5 TeLe -1

Efendim günlerdir de bas bas bağırdığım üzere 22. Ankara Uluslararası Film Festivaline ilk adımımı atmış bulunmaktayım. Onun sonrasında ise malum gündemde olan Galatasaray - Fenerbahçe münasebetini izlemek için de filme verdiğim paranın aynı miktarını vererek Beycafe'ye doğru yola çıktım. Amacım kitlesel bir afyon olan futbol oyununun, hümanist bir işlevle, faklı dil, din, ırk, kültür grubuna ait olan insan beynindeki uyarıcı nöronların dışa vurumunu gözlemek değil, baya bildiğin maçı izlemekti. Neyse ama konu bu değil. Festival süresince devam edecek olan 5 TeLe'nin bugünkü konusu;

Kak Ya Provel Etim Letom / Bitmeyen Yaz



Festivalin açılış seremoni günü geçti ayın 17'si itibariyle ve ilk aksiyon gününde gösterilen bir filmdi Rusya'nın bu seneki gururu olan "How I Ended This Summer". Ve şunu açık yüreklilikle söyleyebilirim ki açılış için direk beni tetikleyen bir film oldu. Önce kendi izlenimlerimi aktarayım. Kendi fikirlerimi. Şöyle söyleyeyim; uykusuz gitmeyin. Hele normal bir Hollywood izleyicisiyseniz, 10 saat falan uyuduktan sonra gidin. Gerçi ben 3 saat uykuyla gitmeme rağmen uyumadım mesela. Bir de film sırasında beni etkilemezken, yazdığım şu saatlerde (23.38 - Filmden 7 saat sonra) film hakkında araştırma yaparken "çok güzel ya" efektlerini çıkardım. Hatrımda kalacak filmlerden bir tanesi kesinlikle ve böyle bir açılış yaptığım için kendimi çok şanslı hissediyorum. Beklemediğim kadar güzel geçti ve açıkçası sürpriz oldu.

"Kak Ya Provel Etim Letom" Berlin, Chicago, Londra, Sydney gibi ünlü film festivallerinden ödüllerle dönmüş bir film. Berlin Film Festivali'nde başrol oyuncusu Gregory Dobrygin "En İyi Erkek Oyuncu" dalında Altın Ayı'yı kaptı. Ve sonuna kadar haketmiş gördüğüm kadarıyla. Kendisinin de ilk sinema filmi. Şok oldum.

Filmde ilk dikkatimi çeken şey, zerre abartı olmaması hiç bir şeyde. Yani bu kontrol genelde setin kendisinde mi vardı, yoksa Sibirya'da süren çekimler mi bu duruma itti bilemem ama oyuncular, olay akışı, teknikler falan o kadar doğaldı ki... Film içinde insanoğluna ait bütün duygular olmasına rağmen, her şey o kadar ince işlenmiş ki, hani en ufak bir dengesizlik bile göremiyoruz.

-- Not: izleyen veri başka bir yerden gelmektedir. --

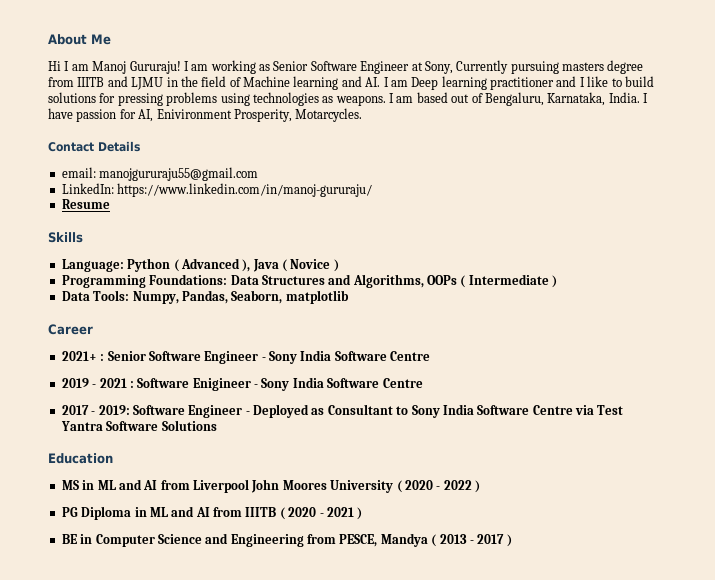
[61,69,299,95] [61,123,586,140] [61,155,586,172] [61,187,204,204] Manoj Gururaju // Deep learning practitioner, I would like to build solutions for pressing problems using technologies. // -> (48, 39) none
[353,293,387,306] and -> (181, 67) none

Statik uzun çekimler, ağır işleyen bir olay örgüsü, ama akıcılığı ve görsel güzelliği sayesinde zerre kadar bir rahatsızlık vermiyor.


Neyse, filmin konusunu şöyle bir çıtlatırsam, Sergei ve Pavel kutupta bir istasyonda, kimyasal ölçümler yaparak çalışan delikanlılardır. Stajyer Pavel, ana merkezden telsizle Sergei'nin hayatını alt üst edebilecek bir haber alır ve bunu Sergei'den bir süreliğine saklamak ister. Bu yalanlar ve korkular yüzünden karakterlerimiz yavaş yavaş kendilerini zehirli bir batağın içinde bulurlar.

Olayın güzelliği de burda, soyut olabilecek duygular somut ögelerle desteklenmiş işte. Biraz daha bir şeyler söylersem baba spoiler olacak, susayım.

Doğrusunu söylemem gerekirse, sabırlı bir insansanız gidin arkadaşlar. Gidin yani, her kuruşuma değdi 5 TeLe'cik olmasına rağmen. Kaçıranlar ve tekrar izlemek isteyen Ankara'lılar için söylüyorum; 24 Mart Perşembe günü saat 21:30'da Batı Sinemaları'nda bu filmi görebilirsiniz.



Yarın beklediğim filmlerden biri Akbaba / Carancho'ya gidiyorum. O zamana kadar görüşürüz.